Extracted records
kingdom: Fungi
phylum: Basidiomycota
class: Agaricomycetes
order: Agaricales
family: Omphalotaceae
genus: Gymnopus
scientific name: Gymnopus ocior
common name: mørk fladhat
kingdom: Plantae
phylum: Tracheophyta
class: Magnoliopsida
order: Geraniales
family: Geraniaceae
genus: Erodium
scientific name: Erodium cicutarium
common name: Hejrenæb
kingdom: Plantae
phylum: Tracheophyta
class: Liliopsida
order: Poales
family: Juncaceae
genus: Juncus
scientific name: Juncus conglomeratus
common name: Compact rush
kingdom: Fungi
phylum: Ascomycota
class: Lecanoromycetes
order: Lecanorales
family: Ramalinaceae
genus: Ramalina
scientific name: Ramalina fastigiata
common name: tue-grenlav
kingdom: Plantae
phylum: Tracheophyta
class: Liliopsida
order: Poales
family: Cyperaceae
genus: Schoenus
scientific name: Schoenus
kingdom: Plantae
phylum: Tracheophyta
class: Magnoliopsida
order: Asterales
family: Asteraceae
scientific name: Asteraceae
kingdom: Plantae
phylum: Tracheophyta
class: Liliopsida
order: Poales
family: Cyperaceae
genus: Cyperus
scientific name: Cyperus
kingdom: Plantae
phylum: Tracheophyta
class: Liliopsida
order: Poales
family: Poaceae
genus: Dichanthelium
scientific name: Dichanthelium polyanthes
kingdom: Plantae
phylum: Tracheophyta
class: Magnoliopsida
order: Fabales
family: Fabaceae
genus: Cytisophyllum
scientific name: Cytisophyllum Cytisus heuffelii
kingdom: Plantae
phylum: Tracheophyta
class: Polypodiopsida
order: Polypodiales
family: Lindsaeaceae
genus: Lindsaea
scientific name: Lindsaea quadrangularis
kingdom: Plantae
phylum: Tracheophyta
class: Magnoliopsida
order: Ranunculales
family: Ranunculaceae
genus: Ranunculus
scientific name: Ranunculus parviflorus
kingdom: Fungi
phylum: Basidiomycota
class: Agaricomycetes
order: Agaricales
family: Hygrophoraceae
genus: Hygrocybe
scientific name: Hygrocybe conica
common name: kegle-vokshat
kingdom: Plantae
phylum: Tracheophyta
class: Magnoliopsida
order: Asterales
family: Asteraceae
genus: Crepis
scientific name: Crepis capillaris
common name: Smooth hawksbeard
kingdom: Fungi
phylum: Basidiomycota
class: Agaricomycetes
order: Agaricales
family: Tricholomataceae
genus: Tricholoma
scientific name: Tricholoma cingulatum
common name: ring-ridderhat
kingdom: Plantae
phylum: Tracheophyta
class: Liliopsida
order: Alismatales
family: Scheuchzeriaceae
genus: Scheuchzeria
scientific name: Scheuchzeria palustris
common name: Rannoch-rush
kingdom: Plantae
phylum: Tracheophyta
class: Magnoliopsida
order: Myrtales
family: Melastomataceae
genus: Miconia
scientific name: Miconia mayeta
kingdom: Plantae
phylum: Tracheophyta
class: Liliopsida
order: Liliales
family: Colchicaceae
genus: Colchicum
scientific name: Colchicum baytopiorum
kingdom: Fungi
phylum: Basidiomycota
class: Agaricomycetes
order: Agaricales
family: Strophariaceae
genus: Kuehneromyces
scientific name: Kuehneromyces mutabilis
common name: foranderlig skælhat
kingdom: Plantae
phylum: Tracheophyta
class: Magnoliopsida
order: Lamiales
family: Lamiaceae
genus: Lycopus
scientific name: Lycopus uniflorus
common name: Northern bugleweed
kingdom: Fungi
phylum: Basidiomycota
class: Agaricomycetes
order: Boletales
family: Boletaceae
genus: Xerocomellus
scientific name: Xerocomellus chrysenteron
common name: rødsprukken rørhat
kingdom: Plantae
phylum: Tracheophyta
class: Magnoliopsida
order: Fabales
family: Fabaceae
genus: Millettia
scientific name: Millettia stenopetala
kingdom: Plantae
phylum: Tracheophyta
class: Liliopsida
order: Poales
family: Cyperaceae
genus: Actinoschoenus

Your task
Convert the lines of all the entries above into a JSON list of strings, with one string per line and blank lines omitted.

Solution to this problem
[
  "kingdom: Fungi",
  "phylum: Basidiomycota",
  "class: Agaricomycetes",
  "order: Agaricales",
  "family: Omphalotaceae",
  "genus: Gymnopus",
  "scientific name: Gymnopus ocior",
  "common name: mørk fladhat",
  "kingdom: Plantae",
  "phylum: Tracheophyta",
  "class: Magnoliopsida",
  "order: Geraniales",
  "family: Geraniaceae",
  "genus: Erodium",
  "scientific name: Erodium cicutarium",
  "common name: Hejrenæb",
  "kingdom: Plantae",
  "phylum: Tracheophyta",
  "class: Liliopsida",
  "order: Poales",
  "family: Juncaceae",
  "genus: Juncus",
  "scientific name: Juncus conglomeratus",
  "common name: Compact rush",
  "kingdom: Fungi",
  "phylum: Ascomycota",
  "class: Lecanoromycetes",
  "order: Lecanorales",
  "family: Ramalinaceae",
  "genus: Ramalina",
  "scientific name: Ramalina fastigiata",
  "common name: tue-grenlav",
  "kingdom: Plantae",
  "phylum: Tracheophyta",
  "class: Liliopsida",
  "order: Poales",
  "family: Cyperaceae",
  "genus: Schoenus",
  "scientific name: Schoenus",
  "kingdom: Plantae",
  "phylum: Tracheophyta",
  "class: Magnoliopsida",
  "order: Asterales",
  "family: Asteraceae",
  "scientific name: Asteraceae",
  "kingdom: Plantae",
  "phylum: Tracheophyta",
  "class: Liliopsida",
  "order: Poales",
  "family: Cyperaceae",
  "genus: Cyperus",
  "scientific name: Cyperus",
  "kingdom: Plantae",
  "phylum: Tracheophyta",
  "class: Liliopsida",
  "order: Poales",
  "family: Poaceae",
  "genus: Dichanthelium",
  "scientific name: Dichanthelium polyanthes",
  "kingdom: Plantae",
  "phylum: Tracheophyta",
  "class: Magnoliopsida",
  "order: Fabales",
  "family: Fabaceae",
  "genus: Cytisophyllum",
  "scientific name: Cytisophyllum Cytisus heuffelii",
  "kingdom: Plantae",
  "phylum: Tracheophyta",
  "class: Polypodiopsida",
  "order: Polypodiales",
  "family: Lindsaeaceae",
  "genus: Lindsaea",
  "scientific name: Lindsaea quadrangularis",
  "kingdom: Plantae",
  "phylum: Tracheophyta",
  "class: Magnoliopsida",
  "order: Ranunculales",
  "family: Ranunculaceae",
  "genus: Ranunculus",
  "scientific name: Ranunculus parviflorus",
  "kingdom: Fungi",
  "phylum: Basidiomycota",
  "class: Agaricomycetes",
  "order: Agaricales",
  "family: Hygrophoraceae",
  "genus: Hygrocybe",
  "scientific name: Hygrocybe conica",
  "common name: kegle-vokshat",
  "kingdom: Plantae",
  "phylum: Tracheophyta",
  "class: Magnoliopsida",
  "order: Asterales",
  "family: Asteraceae",
  "genus: Crepis",
  "scientific name: Crepis capillaris",
  "common name: Smooth hawksbeard",
  "kingdom: Fungi",
  "phylum: Basidiomycota",
  "class: Agaricomycetes",
  "order: Agaricales",
  "family: Tricholomataceae",
  "genus: Tricholoma",
  "scientific name: Tricholoma cingulatum",
  "common name: ring-ridderhat",
  "kingdom: Plantae",
  "phylum: Tracheophyta",
  "class: Liliopsida",
  "order: Alismatales",
  "family: Scheuchzeriaceae",
  "genus: Scheuchzeria",
  "scientific name: Scheuchzeria palustris",
  "common name: Rannoch-rush",
  "kingdom: Plantae",
  "phylum: Tracheophyta",
  "class: Magnoliopsida",
  "order: Myrtales",
  "family: Melastomataceae",
  "genus: Miconia",
  "scientific name: Miconia mayeta",
  "kingdom: Plantae",
  "phylum: Tracheophyta",
  "class: Liliopsida",
  "order: Liliales",
  "family: Colchicaceae",
  "genus: Colchicum",
  "scientific name: Colchicum baytopiorum",
  "kingdom: Fungi",
  "phylum: Basidiomycota",
  "class: Agaricomycetes",
  "order: Agaricales",
  "family: Strophariaceae",
  "genus: Kuehneromyces",
  "scientific name: Kuehneromyces mutabilis",
  "common name: foranderlig skælhat",
  "kingdom: Plantae",
  "phylum: Tracheophyta",
  "class: Magnoliopsida",
  "order: Lamiales",
  "family: Lamiaceae",
  "genus: Lycopus",
  "scientific name: Lycopus uniflorus",
  "common name: Northern bugleweed",
  "kingdom: Fungi",
  "phylum: Basidiomycota",
  "class: Agaricomycetes",
  "order: Boletales",
  "family: Boletaceae",
  "genus: Xerocomellus",
  "scientific name: Xerocomellus chrysenteron",
  "common name: rødsprukken rørhat",
  "kingdom: Plantae",
  "phylum: Tracheophyta",
  "class: Magnoliopsida",
  "order: Fabales",
  "family: Fabaceae",
  "genus: Millettia",
  "scientific name: Millettia stenopetala",
  "kingdom: Plantae",
  "phylum: Tracheophyta",
  "class: Liliopsida",
  "order: Poales",
  "family: Cyperaceae",
  "genus: Actinoschoenus"
]